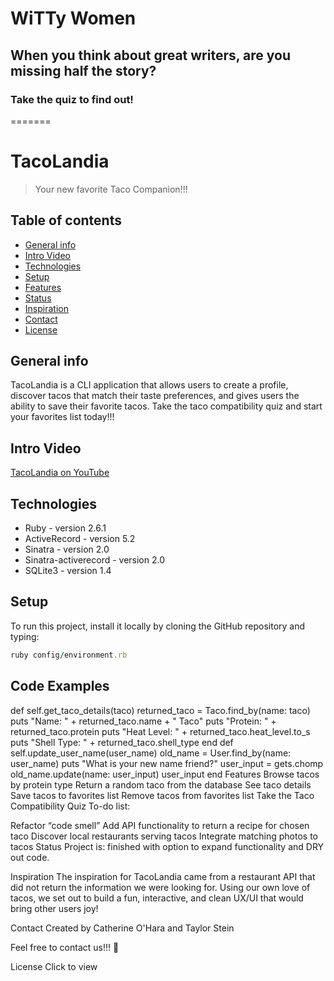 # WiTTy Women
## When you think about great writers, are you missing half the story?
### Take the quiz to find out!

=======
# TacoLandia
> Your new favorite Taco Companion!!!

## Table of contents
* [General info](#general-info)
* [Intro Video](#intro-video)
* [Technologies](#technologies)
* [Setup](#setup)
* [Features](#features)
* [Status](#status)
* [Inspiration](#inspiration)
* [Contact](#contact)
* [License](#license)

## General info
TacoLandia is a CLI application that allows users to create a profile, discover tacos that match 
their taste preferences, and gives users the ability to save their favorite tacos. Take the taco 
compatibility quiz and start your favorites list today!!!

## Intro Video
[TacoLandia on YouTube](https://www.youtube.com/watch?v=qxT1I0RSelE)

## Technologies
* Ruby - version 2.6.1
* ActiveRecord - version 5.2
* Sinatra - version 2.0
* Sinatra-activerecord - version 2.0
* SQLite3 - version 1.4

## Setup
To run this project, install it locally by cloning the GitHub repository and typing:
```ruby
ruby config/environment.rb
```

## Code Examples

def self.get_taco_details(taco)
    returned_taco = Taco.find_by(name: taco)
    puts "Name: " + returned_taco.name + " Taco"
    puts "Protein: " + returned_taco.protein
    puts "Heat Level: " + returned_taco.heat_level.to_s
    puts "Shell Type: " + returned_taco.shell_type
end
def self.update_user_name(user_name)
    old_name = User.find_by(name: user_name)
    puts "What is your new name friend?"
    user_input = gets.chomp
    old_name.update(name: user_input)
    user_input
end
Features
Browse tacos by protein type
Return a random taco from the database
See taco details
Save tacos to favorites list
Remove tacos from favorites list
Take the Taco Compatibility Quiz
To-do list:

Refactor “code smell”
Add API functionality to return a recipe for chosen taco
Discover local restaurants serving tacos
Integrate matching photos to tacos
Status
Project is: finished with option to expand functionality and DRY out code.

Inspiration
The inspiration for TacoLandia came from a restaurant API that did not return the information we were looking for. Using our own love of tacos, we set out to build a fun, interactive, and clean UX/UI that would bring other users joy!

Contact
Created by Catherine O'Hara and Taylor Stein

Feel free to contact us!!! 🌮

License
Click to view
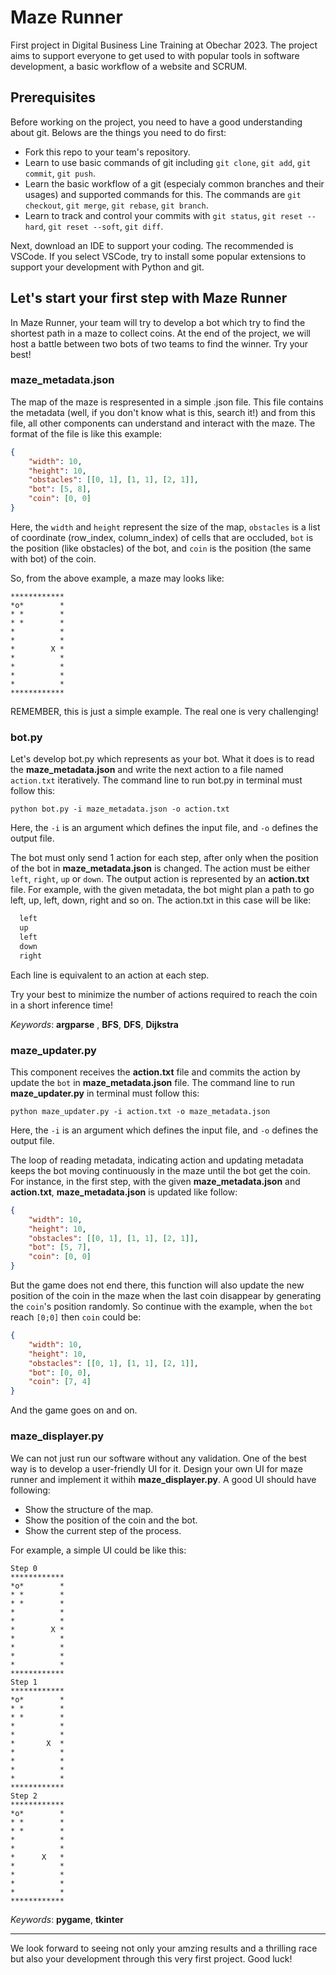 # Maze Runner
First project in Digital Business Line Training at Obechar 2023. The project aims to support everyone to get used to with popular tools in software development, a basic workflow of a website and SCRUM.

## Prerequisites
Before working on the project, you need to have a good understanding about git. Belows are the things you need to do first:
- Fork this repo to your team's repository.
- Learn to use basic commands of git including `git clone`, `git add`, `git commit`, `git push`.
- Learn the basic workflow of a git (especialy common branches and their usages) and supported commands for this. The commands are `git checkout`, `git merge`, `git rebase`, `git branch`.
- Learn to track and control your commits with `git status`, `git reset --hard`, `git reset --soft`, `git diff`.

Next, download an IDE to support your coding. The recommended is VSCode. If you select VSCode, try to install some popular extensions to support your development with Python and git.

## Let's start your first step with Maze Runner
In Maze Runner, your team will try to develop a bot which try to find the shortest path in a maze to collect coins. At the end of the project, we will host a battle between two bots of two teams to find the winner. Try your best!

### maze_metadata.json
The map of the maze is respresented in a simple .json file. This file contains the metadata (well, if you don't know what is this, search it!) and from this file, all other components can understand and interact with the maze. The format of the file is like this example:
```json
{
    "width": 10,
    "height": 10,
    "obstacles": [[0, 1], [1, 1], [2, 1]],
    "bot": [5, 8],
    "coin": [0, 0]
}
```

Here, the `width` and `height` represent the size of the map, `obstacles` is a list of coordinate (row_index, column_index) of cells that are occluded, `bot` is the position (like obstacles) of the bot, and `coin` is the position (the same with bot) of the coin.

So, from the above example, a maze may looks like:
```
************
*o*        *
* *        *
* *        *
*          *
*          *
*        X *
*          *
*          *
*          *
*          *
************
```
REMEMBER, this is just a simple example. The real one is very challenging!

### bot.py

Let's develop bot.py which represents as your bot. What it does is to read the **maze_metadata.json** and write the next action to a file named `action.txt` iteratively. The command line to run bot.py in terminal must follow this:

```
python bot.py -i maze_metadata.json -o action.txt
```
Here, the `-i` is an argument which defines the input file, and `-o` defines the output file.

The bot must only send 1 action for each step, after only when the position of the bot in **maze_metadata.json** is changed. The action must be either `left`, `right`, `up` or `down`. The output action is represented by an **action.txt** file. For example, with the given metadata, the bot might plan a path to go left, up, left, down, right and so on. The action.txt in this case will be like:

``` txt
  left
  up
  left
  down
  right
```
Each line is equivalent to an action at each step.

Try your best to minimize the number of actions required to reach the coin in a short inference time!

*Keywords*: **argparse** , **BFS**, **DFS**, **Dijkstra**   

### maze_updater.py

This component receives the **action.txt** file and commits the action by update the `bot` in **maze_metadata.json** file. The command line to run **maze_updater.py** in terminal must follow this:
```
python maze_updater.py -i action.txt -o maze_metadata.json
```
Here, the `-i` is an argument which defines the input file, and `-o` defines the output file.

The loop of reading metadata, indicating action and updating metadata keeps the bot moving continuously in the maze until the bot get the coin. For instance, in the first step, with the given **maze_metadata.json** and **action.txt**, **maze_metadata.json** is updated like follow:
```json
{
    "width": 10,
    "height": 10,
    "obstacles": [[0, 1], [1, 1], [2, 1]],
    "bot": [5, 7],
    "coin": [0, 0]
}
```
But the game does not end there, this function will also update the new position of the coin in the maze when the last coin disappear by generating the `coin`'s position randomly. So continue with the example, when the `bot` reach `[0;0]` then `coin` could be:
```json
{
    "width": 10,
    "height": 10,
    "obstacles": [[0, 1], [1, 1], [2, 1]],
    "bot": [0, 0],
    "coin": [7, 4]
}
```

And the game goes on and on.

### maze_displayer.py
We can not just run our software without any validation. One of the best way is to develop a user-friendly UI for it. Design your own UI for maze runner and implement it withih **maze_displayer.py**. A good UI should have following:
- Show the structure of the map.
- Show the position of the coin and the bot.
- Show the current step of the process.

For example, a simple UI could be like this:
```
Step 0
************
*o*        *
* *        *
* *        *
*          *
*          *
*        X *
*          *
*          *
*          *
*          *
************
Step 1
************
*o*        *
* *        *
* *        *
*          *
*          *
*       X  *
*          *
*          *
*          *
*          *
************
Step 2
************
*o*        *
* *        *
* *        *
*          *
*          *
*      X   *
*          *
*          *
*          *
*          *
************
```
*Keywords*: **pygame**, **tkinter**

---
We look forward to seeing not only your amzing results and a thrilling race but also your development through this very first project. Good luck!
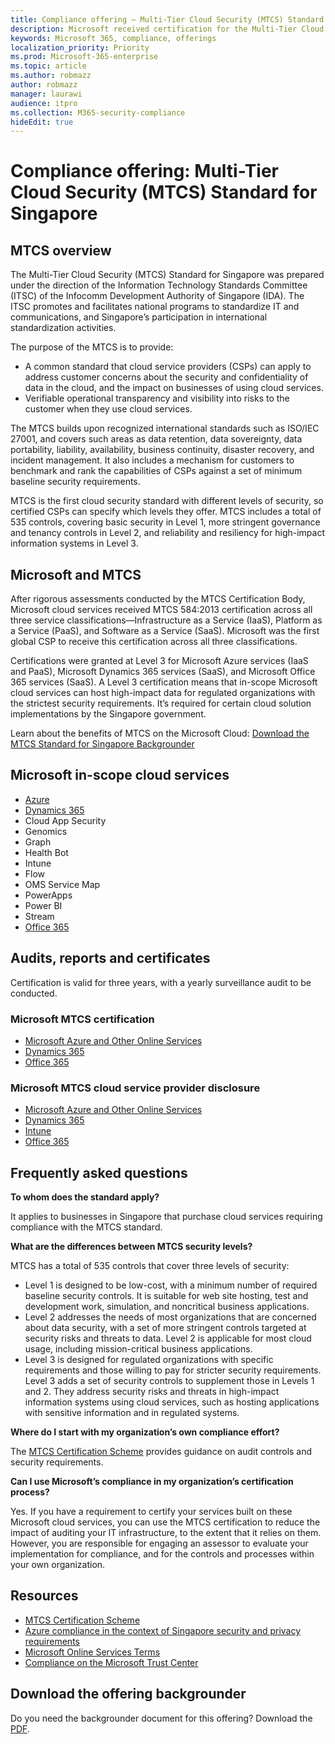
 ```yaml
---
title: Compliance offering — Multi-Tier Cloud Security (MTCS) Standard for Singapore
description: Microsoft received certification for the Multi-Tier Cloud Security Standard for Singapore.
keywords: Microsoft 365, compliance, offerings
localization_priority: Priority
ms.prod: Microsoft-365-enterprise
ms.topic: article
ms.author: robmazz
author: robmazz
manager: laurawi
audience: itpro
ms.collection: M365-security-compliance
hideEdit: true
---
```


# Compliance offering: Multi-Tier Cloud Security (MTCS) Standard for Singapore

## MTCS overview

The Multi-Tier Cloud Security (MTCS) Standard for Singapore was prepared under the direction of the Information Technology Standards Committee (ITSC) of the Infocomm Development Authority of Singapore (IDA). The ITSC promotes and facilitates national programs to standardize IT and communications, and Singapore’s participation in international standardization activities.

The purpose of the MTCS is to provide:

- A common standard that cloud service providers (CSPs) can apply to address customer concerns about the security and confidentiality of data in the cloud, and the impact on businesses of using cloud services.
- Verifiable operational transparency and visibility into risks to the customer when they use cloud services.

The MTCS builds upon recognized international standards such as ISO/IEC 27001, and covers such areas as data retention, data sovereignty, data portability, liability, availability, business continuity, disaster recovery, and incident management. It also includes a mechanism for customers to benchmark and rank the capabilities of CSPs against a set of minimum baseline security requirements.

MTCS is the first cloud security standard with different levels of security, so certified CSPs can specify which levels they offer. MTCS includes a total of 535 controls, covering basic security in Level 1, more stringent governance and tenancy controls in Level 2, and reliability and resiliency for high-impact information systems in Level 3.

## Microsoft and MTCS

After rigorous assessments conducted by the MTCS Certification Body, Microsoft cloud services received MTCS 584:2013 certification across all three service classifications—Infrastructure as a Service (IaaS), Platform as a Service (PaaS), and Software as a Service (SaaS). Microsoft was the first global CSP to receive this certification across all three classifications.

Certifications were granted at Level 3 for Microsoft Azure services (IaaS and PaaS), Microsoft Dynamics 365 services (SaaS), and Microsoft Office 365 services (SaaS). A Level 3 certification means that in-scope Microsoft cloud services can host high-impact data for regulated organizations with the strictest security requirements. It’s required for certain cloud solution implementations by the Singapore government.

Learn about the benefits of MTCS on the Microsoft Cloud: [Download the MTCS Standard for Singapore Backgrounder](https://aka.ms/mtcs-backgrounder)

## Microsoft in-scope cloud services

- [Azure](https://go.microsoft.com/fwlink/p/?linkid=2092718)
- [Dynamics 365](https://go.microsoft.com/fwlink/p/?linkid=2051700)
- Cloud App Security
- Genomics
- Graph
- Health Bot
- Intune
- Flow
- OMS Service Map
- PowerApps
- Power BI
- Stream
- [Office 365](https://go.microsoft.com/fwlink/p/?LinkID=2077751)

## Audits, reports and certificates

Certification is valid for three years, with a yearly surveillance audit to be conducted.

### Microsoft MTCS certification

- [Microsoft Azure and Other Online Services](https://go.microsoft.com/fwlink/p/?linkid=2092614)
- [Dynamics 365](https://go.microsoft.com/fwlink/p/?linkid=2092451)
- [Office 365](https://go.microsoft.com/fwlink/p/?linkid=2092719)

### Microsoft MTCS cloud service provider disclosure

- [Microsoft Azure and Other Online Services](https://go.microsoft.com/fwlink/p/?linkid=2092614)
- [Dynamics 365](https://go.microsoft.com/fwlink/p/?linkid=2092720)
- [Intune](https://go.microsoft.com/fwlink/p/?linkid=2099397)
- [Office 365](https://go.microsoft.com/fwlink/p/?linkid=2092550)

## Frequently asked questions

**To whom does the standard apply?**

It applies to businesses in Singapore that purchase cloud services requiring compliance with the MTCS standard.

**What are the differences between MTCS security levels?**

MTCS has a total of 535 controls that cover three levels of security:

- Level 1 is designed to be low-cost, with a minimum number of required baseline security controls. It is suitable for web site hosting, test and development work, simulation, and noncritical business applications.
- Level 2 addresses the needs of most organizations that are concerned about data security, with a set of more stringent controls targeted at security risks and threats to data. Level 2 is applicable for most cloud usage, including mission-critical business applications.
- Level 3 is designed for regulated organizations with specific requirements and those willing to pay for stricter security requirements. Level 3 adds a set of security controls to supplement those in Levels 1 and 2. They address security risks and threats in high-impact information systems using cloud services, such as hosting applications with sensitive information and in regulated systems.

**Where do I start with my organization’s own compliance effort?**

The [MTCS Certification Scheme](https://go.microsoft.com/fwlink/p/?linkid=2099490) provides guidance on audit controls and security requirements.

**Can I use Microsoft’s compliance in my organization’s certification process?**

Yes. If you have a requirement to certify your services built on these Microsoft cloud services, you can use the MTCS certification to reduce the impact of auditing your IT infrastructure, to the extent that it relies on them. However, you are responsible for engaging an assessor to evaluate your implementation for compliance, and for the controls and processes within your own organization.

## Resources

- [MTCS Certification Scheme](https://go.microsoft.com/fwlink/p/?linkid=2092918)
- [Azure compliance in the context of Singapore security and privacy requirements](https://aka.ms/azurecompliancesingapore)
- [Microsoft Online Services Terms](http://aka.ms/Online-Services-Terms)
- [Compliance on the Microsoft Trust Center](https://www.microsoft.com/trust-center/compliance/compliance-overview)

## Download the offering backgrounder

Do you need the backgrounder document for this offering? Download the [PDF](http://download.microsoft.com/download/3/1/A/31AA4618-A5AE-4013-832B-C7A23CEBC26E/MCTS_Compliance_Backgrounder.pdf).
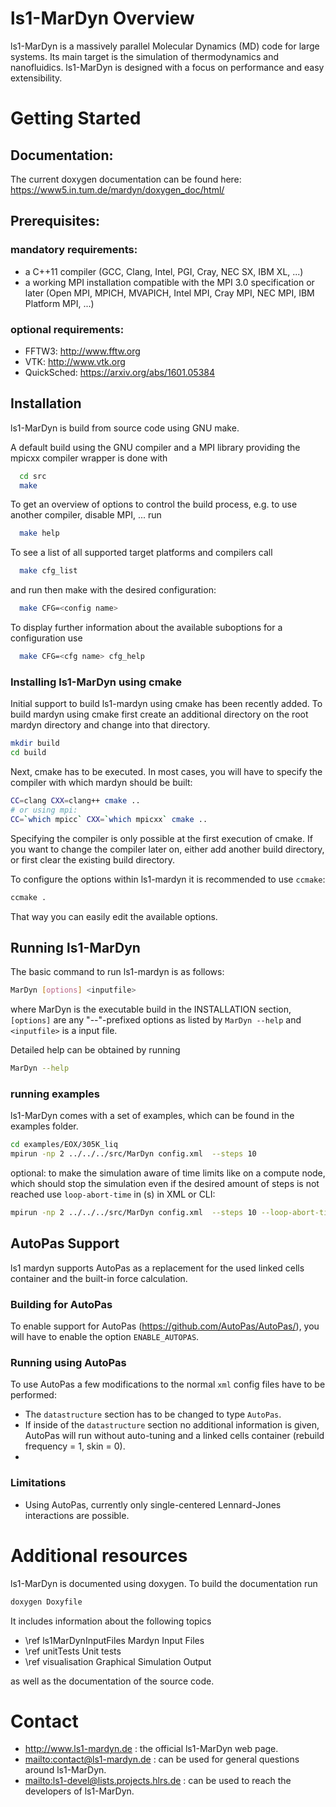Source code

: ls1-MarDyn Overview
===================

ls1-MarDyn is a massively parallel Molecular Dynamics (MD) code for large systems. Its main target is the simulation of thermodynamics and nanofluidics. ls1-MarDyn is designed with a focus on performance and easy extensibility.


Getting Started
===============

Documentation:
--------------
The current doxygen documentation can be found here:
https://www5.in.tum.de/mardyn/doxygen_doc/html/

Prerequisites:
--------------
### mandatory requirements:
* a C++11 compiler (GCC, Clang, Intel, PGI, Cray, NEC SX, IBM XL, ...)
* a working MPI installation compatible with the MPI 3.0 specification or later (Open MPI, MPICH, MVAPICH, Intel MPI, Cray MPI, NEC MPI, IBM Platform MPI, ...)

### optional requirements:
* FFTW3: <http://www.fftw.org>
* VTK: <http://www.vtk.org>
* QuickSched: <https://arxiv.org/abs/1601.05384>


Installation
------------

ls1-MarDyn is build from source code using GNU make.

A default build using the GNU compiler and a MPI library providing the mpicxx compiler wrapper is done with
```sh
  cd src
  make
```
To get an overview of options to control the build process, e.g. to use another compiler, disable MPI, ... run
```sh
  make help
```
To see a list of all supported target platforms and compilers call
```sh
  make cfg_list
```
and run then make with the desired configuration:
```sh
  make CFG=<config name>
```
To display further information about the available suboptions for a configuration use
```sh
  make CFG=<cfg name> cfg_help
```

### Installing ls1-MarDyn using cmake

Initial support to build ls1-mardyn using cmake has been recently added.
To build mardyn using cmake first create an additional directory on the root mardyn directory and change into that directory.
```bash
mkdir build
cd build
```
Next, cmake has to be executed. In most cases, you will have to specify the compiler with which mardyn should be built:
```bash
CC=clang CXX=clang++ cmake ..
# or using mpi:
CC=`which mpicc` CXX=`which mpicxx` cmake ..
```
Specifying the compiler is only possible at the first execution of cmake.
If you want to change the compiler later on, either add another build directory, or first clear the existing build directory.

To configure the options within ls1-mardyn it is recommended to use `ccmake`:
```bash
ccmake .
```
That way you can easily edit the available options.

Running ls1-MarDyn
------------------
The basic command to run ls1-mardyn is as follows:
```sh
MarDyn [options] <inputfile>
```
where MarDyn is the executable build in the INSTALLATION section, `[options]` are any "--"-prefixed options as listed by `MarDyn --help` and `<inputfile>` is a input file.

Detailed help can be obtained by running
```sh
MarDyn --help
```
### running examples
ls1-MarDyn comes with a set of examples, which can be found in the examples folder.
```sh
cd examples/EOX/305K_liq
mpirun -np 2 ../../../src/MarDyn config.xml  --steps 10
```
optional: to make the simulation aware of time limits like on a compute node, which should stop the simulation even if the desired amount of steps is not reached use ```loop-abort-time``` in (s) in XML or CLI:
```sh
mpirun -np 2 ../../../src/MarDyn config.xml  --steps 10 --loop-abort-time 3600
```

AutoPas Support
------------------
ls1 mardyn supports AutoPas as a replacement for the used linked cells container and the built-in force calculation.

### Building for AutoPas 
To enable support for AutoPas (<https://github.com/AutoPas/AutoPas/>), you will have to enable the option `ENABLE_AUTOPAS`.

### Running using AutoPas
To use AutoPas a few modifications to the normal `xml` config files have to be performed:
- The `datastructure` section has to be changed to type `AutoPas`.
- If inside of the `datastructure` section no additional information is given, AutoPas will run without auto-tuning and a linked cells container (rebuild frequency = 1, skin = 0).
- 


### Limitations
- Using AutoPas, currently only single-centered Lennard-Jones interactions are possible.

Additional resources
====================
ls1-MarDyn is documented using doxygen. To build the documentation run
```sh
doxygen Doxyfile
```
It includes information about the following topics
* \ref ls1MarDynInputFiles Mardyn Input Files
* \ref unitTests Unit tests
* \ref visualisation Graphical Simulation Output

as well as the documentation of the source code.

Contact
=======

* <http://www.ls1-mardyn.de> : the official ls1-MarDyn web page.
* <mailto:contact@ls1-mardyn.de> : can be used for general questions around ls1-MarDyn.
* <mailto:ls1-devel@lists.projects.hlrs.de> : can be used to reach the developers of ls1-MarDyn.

Problem statement: Please return every line from the one that contains "- If inside" through the end of the entries, exactly, leaving out all others.

Result:
- If inside of the `datastructure` section no additional information is given, AutoPas will run without auto-tuning and a linked cells container (rebuild frequency = 1, skin = 0).
- 


### Limitations
- Using AutoPas, currently only single-centered Lennard-Jones interactions are possible.

Additional resources
====================
ls1-MarDyn is documented using doxygen. To build the documentation run
```sh
doxygen Doxyfile
```
It includes information about the following topics
* \ref ls1MarDynInputFiles Mardyn Input Files
* \ref unitTests Unit tests
* \ref visualisation Graphical Simulation Output

as well as the documentation of the source code.

Contact
=======

* <http://www.ls1-mardyn.de> : the official ls1-MarDyn web page.
* <mailto:contact@ls1-mardyn.de> : can be used for general questions around ls1-MarDyn.
* <mailto:ls1-devel@lists.projects.hlrs.de> : can be used to reach the developers of ls1-MarDyn.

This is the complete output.